A steam trap is a device that removes condensate and incondensable gas from a facility’s steam system, without leaking steam. It’s an automatic valve that opens, closes, and regulates autonomously.
Steam traps are just one component of a facility’s larger steam system. A full steam system will have many steam traps. They are usually placed at these locations:
- Every 50-150 feet of straight pipe
- After every heat exchanger
- At every place where there’s an elevation or pressure change
How Does a Steam Trap Work?
Generally speaking, steam traps work by keeping steam in the system’s “steam loop” while extracting air and condensate and redirecting it to the “condensate loop.” The condensate loop then feeds into a tank where the substance is either processed and returned to the boiler or cooled and disposed of as waste.
While this is the general process, it can vary depending on the type of steam trap used.

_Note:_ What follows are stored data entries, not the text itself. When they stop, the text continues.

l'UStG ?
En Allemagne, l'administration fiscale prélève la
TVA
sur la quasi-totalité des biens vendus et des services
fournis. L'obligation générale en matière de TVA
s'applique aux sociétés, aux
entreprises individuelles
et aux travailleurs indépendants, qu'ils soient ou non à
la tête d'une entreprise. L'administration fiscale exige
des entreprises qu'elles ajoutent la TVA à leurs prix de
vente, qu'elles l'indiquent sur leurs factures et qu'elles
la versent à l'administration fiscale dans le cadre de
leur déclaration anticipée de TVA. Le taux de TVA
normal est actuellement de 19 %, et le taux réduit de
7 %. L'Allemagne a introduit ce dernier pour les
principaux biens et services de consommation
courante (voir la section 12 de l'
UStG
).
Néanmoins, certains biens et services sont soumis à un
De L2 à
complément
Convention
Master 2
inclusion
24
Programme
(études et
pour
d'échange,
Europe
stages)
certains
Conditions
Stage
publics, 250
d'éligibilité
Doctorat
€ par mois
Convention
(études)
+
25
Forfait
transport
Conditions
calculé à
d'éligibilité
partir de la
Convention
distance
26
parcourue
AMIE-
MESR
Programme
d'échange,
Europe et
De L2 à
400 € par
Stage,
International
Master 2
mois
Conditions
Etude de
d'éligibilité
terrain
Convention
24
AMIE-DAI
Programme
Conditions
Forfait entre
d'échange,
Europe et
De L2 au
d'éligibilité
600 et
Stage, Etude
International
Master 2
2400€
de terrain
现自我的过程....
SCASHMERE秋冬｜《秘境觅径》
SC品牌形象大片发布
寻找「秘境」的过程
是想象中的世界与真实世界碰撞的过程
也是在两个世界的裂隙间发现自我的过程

3 Main Types of Steam Traps
There are three main categories that different types of steam traps fall under: mechanical, thermodynamic, and thermostatic.
1. Mechanical Steam Traps
Mechanical steam traps include ball float steam traps, lever float steam traps, and inverted bucket steam traps. They function by using the difference in density between steam and condensate. For this reason, they’re also commonly called “density traps.”
2. Thermodynamic Steam Traps
Thermodynamic steam traps include disc steam traps, impulse steam traps, and labyrinth steam traps. They operate by using changes in kinetic energy between high-velocity steam (gas) and slower-moving condensate (liquid).
3. Thermostatic Steam Traps
Thermostatic steam traps include bi-metal steam traps, balanced pressure steam traps, and expansion thermostatic steam traps. They function by using the difference in temperature between condensate close to steam temperature and sub-cooled condensate.
Each of these steam trap types is ideally suited for certain applications. There are no “right” or “wrong” choices here — just choices that are better or worse for your specific use. It’s best to talk to a steam system specialist to determine which type would work best for your facility.
Why Are Steam Traps Necessary?
Steam traps are a critical part of any facility’s steam system. Without them, condensate and incondensable gasses couldn’t be released from the system safely — causing the system to lose efficiency and the facility to waste money on added energy costs. Here’s why.
Steam transfers heat much better than liquid condensate, so there’s no need for that condensate to be in the system. If condensate stays in the system, then more energy is needed for it to function. Plus, the condensate cools down the steam, so if they’re both in the system, it’s a waste of energy to reheat the steam that was already hot enough.
Therefore, steam traps are necessary to get that condensate out and keep the steam in.
The Importance of Steam Trap Inspection & Maintenance
Installing steam traps is the first step to steam system success. The second step is inspecting and maintaining them regularly. Like any mechanical device, steam traps risk experiencing everyday wear and tear. Since a facility’s steam system affects its overall energy usage, it’s important to ensure all traps are functioning properly at all times.
Here’s the general rule for steam trap preventative maintenance: the higher the steam trap pressure, the more frequent the inspection, testing, and maintenance. It’s common for facilities to test their steam traps every three-six months, but that timeline could vary depending on trap pressure.
During inspections, tests, and maintenance, important things to look out for include:
- Reduced product quality
- Unscheduled shutdowns
- Equipment trips and failures
- Heating bottlenecks
- Slippery work areas
- Poor condensate management
If a steam system suffers from any of those issues, it could result in serious economic losses for the facility. For example, based on 350,000 facilities surveyed for benchmark data and a CO2 conversion factor of 0.146 lb-CO2/lb steam, you can expect:
- 1,500 lb/year average steam loss for every 100 steam traps
- 24% average failure (9% blocked, 15% leaking) — the goal for this should be no more than 3%!
- Increased lifecycle costs due to failing trap stations
- 220,000 lb/year of CO2 emissions for every 100 steam traps
Needless to say, if you’re not already inspecting and testing your steam system and traps for inefficiencies, you need to. You could be wasting thousands of dollars per year.